La loi morale n’appartient pas plus au mécanisme général du monde qu’à l’invention humaine ; elle n’a aucun des caractères ni des effets des lois de l’ordre physique ; elle n’est point inhérente aux formes et aux combinaisons de la matière ; elle ne gouverne point les relations et les mouvements des corps ; obligatoire et point fatale, elle s’adresse et s’applique uniquement à cet être intelligent et libre de qui Pascal dit, dans son grand langage : « Quand l’univers l’écraserait, l’homme serait encore plus noble que ce qui le tue, parce qu’il sait qu’il meurt, et l’avantage que l’univers a sur lui, l’univers n’en sait rien. » L’homme fait bien plus que de savoir qu’il meurt ; il lui arrive de mourir volontairement et par choix, pour obéir à la loi morale. C’est la loi de la liberté.

┄┄┄┄┄┄

**Travail demandé:**
- 1) Dans l'extrait sur la loi morale, relevez chaque affirmation négative, construite avec « pas », « point » ou « aucun », qui porte sur cette loi.
- 2) D'après la citation de Pascal dans l'extrait sur la loi morale, pourquoi l'homme écrasé par l'univers serait-il encore plus noble que ce qui le tue ?

(Données recueillies)
┄┄┄┄┄┄

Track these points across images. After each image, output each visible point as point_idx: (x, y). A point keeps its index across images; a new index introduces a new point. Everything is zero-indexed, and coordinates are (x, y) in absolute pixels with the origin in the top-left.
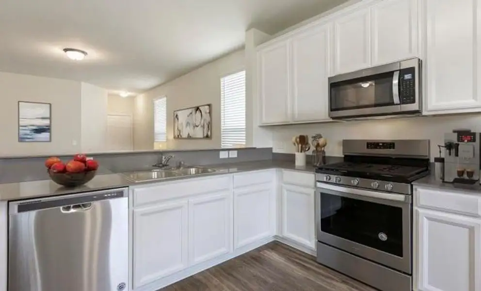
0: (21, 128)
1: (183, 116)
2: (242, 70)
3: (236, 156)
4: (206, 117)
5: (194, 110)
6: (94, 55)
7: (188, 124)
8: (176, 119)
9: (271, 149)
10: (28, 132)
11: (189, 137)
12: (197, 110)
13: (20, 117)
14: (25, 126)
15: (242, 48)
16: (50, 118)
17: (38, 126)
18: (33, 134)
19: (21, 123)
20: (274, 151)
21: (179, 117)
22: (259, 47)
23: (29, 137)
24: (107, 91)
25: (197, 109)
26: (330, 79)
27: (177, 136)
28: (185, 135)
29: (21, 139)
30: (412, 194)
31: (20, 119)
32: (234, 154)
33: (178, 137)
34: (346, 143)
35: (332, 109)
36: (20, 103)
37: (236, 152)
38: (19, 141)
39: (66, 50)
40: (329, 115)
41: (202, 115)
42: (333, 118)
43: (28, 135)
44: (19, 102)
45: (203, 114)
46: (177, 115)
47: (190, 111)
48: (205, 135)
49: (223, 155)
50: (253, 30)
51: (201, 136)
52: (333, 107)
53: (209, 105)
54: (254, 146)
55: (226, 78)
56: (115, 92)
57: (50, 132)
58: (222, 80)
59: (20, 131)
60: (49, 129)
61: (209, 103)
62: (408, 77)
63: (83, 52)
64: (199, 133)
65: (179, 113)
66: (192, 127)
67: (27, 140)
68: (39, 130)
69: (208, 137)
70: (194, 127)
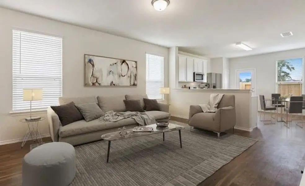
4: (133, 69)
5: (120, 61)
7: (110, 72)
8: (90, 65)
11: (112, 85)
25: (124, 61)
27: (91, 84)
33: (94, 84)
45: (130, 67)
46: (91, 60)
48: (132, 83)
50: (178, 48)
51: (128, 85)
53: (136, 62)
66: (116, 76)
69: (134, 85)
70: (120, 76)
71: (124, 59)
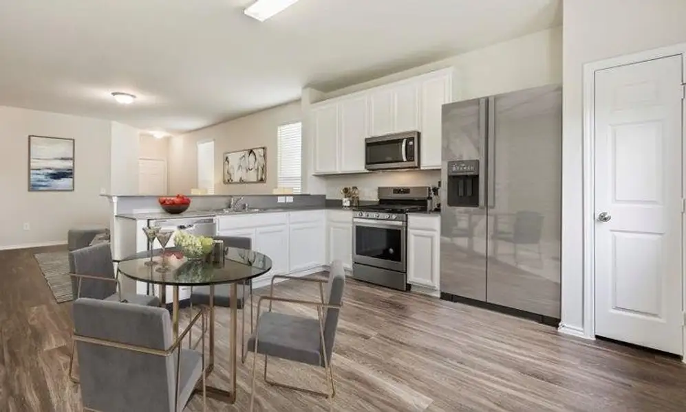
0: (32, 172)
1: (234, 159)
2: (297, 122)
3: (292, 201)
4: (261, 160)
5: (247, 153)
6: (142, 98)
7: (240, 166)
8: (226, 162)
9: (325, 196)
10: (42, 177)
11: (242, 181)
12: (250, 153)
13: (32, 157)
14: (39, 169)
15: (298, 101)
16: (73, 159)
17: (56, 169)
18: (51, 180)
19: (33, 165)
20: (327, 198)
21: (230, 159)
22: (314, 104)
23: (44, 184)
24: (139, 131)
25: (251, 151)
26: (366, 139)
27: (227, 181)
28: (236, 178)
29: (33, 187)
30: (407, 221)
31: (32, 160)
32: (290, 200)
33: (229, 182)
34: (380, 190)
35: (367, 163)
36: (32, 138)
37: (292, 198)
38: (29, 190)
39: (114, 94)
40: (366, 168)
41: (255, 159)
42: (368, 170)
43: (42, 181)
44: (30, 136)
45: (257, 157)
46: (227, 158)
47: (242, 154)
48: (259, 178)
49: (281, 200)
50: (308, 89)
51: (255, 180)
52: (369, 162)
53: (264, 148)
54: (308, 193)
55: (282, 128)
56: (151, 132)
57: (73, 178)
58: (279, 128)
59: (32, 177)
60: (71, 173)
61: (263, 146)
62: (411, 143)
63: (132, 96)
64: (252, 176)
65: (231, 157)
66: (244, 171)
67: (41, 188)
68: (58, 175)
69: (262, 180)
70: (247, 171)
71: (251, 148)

┄┄┄┄┄┄

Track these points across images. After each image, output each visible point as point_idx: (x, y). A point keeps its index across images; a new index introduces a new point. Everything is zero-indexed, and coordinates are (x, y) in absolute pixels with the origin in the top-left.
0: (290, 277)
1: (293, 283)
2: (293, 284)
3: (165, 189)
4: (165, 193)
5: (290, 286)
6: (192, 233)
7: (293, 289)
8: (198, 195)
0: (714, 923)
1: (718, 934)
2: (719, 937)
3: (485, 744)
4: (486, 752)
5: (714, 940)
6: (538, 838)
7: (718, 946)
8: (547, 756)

┄┄┄┄┄┄

**Corrigé des consignes:**
- 1)
- Elle n'appartient pas plus au mécanisme général du monde qu'à l'invention humaine.
- Elle n'a aucun des caractères ni des effets des lois de l'ordre physique.
- Elle n'est point inhérente aux formes et aux combinaisons de la matière.
- Elle ne gouverne point les relations et les mouvements des corps.
- Elle est obligatoire et point fatale.

- 2) L'homme serait plus noble parce qu'il sait qu'il meurt. L'univers, lui, ne sait rien de l'avantage qu'il a sur l'homme.